Entries provided below:
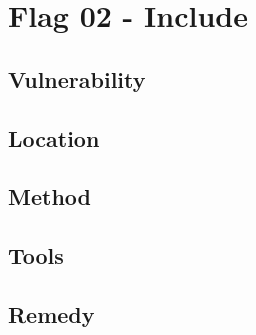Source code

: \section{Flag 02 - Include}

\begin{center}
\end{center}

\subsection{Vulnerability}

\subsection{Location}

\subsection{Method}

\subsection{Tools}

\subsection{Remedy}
End of Entries provided.
# What is required:
Filter the entries down to the lines holding the string "subsection". Copy each of those lines.

# Solution to this exercise:
\subsection{Vulnerability}
\subsection{Location}
\subsection{Method}
\subsection{Tools}
\subsection{Remedy}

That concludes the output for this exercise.